*** EXTRACTED TEXT ***

Capital outflows

Russia Reeling: Pushing a Fragile Economy Off the Cliff?

Caution - stay on the paved path

Putin’s political ambitions may come at high cost to the Russian economy. Current tensions between Putin and Western leaders, and the fear of tighter sanctions, are already causing trouble. The Russian government announced yesterday that it is expecting capital outflows to soar to $70bn in the first quarter of the year, a fourfold increase in comparison with a total outflow of $63bn last year.

“The outflows seriously weaken the Russian economy, at a time when foreign direct investment is collapsing”, notes Wolfgang Münchau. Sanctions are still modest, so it is mainly the fear of tighter sanctions in the near future – and the potential Russian retaliations – that is currently driving capital outflows. If sanctions are tightened, to possibly include a block on imports of Russian gas and oil, the impact on the Russian economy could be devastating.

To realize just how bad things could get, take into account that by end 2013, the Russian economy was already causing deep concern. Economic growth was only slightly above 1 % and the IMF raised alarm that considerable “vulnerabilities” persisted. Russia faces four key problems, all of which will dramatically worsen if sanctions imposed by US and the EU are further tightened:

First, Russia is headed for stagflation. By the end of 2013, economic growth was decelerating and approaching a low level of just 1-1.5 % and yet consumer price inflation remained high (and above target), at 6 %. Recent estimates predict that Russian growth will further decelerate in 2014 and inflation is reported to be heading for 7 %. Sanctions will exacerbate the problem, by putting a downward pressure on economic growth and possibly also by creating upward pressure on consumer prices (as imports get more expensive in response to a potential further depreciation of the ruble).

***

▶ WHAT THE TASK REQUIRES
Revise the article on Russia's economy from "Caution - stay" through "could be devastating.", swapping "collapsing" for "plummeting". These records come from a separate source.

*** RECORDS ***

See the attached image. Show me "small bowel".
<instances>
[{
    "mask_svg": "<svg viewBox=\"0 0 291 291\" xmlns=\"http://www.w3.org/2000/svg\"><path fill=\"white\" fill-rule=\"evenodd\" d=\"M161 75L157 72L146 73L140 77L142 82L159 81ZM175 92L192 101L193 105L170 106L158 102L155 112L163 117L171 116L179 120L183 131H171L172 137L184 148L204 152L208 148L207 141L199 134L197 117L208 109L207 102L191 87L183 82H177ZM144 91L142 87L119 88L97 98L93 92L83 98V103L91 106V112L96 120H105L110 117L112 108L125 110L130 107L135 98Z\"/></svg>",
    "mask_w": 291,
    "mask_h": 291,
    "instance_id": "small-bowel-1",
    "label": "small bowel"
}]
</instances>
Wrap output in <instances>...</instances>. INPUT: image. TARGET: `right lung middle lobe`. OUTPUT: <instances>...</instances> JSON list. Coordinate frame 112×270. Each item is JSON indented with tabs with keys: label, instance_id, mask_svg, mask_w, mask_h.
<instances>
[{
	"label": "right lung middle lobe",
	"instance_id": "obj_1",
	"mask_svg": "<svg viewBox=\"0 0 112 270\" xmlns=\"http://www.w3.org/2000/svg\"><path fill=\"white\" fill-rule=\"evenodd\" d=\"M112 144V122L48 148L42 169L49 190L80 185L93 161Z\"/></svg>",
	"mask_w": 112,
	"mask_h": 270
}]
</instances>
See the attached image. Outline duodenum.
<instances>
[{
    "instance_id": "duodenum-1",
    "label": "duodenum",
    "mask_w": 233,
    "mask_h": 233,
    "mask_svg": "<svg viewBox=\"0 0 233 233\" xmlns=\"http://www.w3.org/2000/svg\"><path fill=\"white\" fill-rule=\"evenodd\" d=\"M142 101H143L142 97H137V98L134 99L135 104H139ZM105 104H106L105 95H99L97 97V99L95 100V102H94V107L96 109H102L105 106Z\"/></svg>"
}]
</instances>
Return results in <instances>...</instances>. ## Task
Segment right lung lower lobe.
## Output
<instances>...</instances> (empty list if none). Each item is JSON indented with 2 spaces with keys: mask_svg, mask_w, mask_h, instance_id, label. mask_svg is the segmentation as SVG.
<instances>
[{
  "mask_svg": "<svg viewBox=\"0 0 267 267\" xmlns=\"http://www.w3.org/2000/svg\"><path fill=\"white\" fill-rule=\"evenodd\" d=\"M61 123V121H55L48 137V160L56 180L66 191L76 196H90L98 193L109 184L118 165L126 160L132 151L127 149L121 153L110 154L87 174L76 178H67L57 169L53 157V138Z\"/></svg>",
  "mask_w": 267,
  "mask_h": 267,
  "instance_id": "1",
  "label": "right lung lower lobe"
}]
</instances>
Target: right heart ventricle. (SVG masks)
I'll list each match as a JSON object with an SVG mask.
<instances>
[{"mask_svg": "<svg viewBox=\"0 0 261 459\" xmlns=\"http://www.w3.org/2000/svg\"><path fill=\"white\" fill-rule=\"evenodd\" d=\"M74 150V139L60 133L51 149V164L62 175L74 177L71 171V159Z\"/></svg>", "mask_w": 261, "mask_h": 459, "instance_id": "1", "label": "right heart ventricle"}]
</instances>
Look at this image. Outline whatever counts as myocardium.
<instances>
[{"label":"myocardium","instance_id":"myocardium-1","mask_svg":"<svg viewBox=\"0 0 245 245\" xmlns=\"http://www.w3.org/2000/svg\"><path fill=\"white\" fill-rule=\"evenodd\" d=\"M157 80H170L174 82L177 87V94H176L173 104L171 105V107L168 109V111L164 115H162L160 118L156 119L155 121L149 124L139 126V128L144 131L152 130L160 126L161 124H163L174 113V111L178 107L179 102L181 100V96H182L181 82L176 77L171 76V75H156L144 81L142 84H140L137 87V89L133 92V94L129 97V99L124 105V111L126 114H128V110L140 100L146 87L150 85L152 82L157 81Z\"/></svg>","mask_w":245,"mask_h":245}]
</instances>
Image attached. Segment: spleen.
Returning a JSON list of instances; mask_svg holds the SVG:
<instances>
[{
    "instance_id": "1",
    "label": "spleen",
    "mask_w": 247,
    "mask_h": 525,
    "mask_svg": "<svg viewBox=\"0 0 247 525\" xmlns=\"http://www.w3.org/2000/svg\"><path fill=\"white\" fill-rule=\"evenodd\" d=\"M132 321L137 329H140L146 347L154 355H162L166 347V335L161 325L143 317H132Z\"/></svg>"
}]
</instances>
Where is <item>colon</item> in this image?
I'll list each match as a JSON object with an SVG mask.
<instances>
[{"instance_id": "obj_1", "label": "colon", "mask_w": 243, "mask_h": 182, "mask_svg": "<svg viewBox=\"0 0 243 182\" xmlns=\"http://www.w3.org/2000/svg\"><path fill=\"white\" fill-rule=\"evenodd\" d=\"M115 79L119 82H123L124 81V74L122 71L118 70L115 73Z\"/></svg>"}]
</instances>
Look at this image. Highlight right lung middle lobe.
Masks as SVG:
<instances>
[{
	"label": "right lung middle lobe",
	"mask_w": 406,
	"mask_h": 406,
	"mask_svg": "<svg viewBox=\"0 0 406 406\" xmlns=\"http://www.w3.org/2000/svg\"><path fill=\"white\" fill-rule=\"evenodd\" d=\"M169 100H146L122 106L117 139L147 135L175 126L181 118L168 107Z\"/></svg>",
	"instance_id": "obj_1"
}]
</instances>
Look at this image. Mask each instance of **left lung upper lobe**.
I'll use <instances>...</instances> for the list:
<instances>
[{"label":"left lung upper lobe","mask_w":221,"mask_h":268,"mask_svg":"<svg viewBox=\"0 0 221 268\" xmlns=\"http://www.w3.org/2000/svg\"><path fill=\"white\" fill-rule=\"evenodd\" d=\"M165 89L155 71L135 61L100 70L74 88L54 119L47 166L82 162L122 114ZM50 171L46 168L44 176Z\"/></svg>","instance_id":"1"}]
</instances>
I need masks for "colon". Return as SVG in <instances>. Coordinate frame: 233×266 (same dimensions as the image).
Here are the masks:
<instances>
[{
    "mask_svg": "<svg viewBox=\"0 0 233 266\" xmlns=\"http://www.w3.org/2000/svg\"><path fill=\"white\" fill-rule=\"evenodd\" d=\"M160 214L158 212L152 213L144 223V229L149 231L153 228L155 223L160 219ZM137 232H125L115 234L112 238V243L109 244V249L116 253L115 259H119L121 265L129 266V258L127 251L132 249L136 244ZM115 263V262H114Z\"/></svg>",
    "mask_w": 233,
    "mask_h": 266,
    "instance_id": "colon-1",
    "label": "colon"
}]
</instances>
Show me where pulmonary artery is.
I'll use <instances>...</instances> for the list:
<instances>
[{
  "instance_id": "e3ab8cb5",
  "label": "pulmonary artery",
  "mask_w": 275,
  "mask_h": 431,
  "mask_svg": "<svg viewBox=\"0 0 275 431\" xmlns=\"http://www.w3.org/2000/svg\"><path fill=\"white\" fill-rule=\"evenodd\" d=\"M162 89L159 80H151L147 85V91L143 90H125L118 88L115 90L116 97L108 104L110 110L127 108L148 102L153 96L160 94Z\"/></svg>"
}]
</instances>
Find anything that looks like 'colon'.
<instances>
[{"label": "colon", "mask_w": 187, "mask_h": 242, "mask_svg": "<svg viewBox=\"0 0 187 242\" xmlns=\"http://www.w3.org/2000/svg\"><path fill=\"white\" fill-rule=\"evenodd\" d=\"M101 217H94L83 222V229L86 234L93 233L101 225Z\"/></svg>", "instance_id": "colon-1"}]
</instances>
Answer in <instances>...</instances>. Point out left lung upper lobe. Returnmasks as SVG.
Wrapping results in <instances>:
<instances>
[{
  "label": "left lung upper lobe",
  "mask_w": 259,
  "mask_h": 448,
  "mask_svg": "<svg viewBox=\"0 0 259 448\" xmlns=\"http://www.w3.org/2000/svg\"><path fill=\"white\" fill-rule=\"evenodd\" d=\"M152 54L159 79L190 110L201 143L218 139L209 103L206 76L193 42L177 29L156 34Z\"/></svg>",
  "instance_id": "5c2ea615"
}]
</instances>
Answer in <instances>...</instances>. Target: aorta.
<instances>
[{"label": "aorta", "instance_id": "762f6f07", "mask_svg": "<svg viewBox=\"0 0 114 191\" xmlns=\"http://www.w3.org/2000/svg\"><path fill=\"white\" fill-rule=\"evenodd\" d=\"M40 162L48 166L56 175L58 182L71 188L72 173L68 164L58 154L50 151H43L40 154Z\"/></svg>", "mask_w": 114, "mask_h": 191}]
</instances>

***

▶ RESULT OF THE TASK
Caution - stay on the paved path

Putin’s political ambitions may come at high cost to the Russian economy. Current tensions between Putin and Western leaders, and the fear of tighter sanctions, are already causing trouble. The Russian government announced yesterday that it is expecting capital outflows to soar to $70bn in the first quarter of the year, a fourfold increase in comparison with a total outflow of $63bn last year.

“The outflows seriously weaken the Russian economy, at a time when foreign direct investment is plummeting”, notes Wolfgang Münchau. Sanctions are still modest, so it is mainly the fear of tighter sanctions in the near future – and the potential Russian retaliations – that is currently driving capital outflows. If sanctions are tightened, to possibly include a block on imports of Russian gas and oil, the impact on the Russian economy could be devastating.